O uso de agrotóxicos no Brasil e no mundo
Enviada em 29/10/2018
Promulgada pela Organização das Nações Unidas (ONU), em 1948, a Declaração Universal dos Direitos Humanos garante a todos os indivíduos o direito à saúde e ao bem-estar social. Conquanto, o uso de agrotóxicos no Brasil e no mundo impede que a população desfrute desse direito universal na prática. Nessa perspectiva, nota-se não só a ameaça à saúde e ao meio ambiente, como o neglicenciamento das políticas de vigilância sanitária como problemas que devem ser superados de imediato para que uma sociedade saudável seja alcançada.
É indubitável que, no contexto do século XXI, os agrotóxicos são amplamente utilizados na agricultura. Por fruto disso, tem-se não só uma geração que consome alimentos com alto índice de resíduos de agrotóxicos, mas também nota-se o meio ambiente sendo prejudicado no solo e nas águas. De acordo com o Ministério da Saúde (MS), só entre os anos 1999 e 2012, no Brasil, foram registrados cerca de 114 mil casos de intoxicação aguda pelo uso de agrotóxicos. Cabe ao governo mudar esse quadro, já que, é não só uma ameaça ao meio ambiente, mas também à saúde da população, afinal, como disse o filósofo estadunidense, Ralph Waldo, “A maior riqueza é a saúde”.
Faz-se indispensável, ainda, salientar a falta de fiscalização do número permitido desses produtos químicos nos alimentos. Sabe-se que, é papel da Agência Nacional de Vigilância Sanitária (ANVISA) observar esse cenário, sabe-se, também, que com a devida fiscalização no uso dos defensivos agrícolas, danos à saúde e ao meio ambiente podem ser evitados, contudo, infelizmente isso não acontece.
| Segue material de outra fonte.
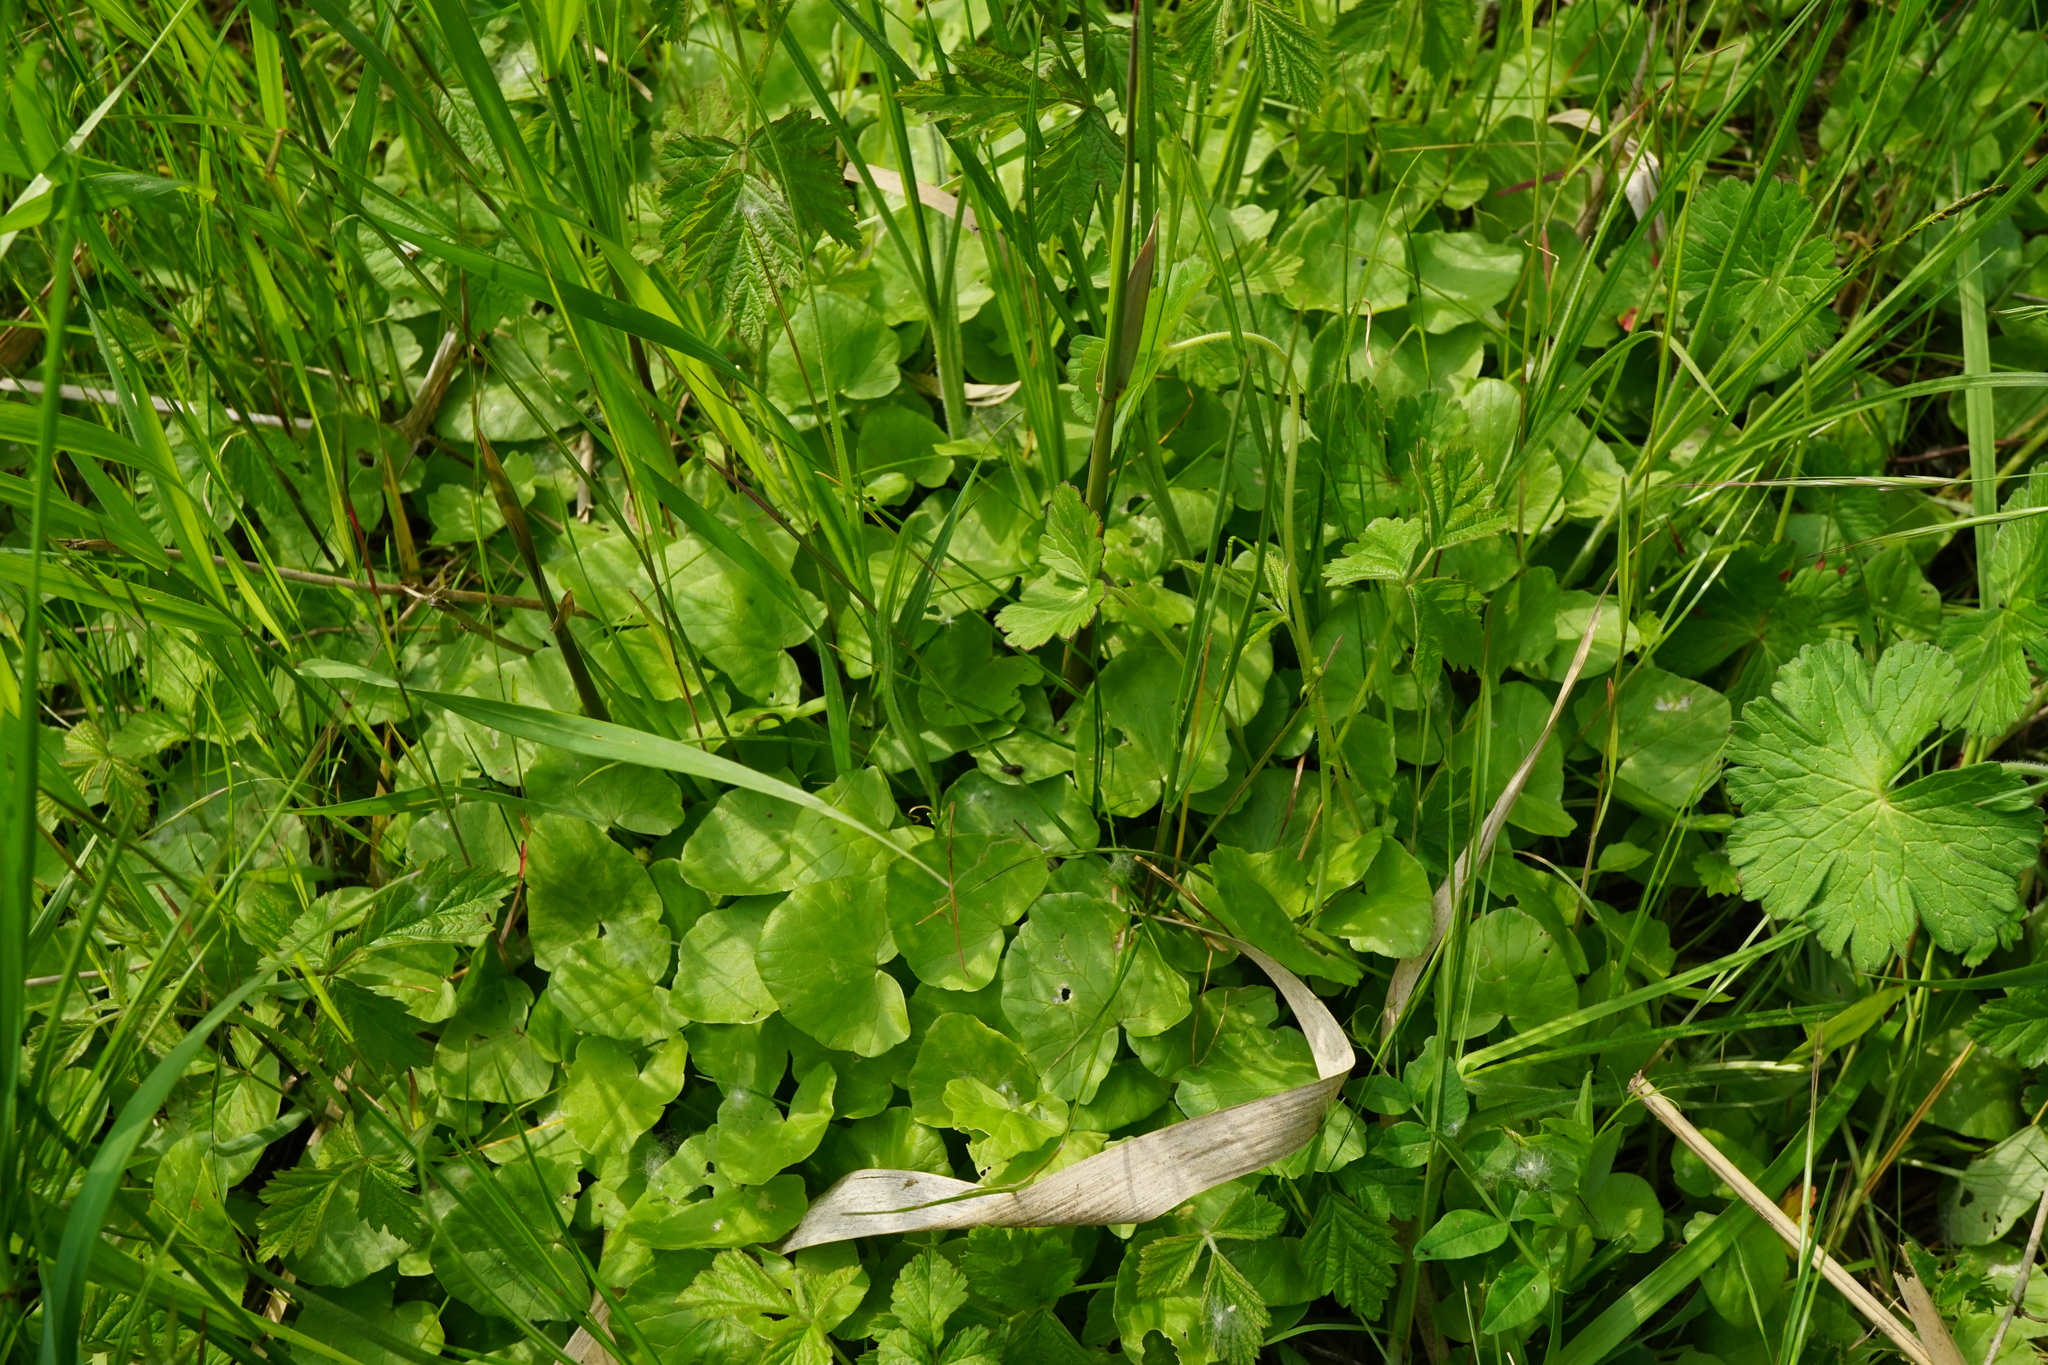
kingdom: Plantae
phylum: Tracheophyta
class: Magnoliopsida
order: Ranunculales
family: Ranunculaceae
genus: Ficaria
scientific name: Ficaria verna
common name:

De acordo com um estudo realizado pela ANVISA, algumas frutas e verduras foram encontradas com resíduos químicos acima do permitido. Essa situação ignóbil está relacionada à inexistência ou incipiência de políticas públicas voltadas ao enrijecimento do sistema de fiscalização, além de que informem à população os danos causados à saúde e ao meio ambiente pelo uso desenfreado de alimentos com agrotóxicos.
Destarte, pela observação dos aspectos analisados, faz-se indispensável que o Estado, por seu caráter abarcativo, em união à Organização Mundial da Saúde (OMS), promova uma campanha, que se chamaria “Menos agrotóxicos”. Nela, ambientalistas e médicos dariam palestras em universidades e participariam de programas e propagandas midiáticas, com o intuito de informar à população os resultados malfazejosos à saúde e à natureza causados pela utilização inadequada dos defensivos agrícolas. Pode-se, ainda, viabilizar 10% da verba destinada à saúde para a fiscalização nesse segmento, além do tratamento de intoxicações por causa dos resíduos químicos. Logo, essa ameaça constante à saúde e ao meio ambiente poderá ser combatida.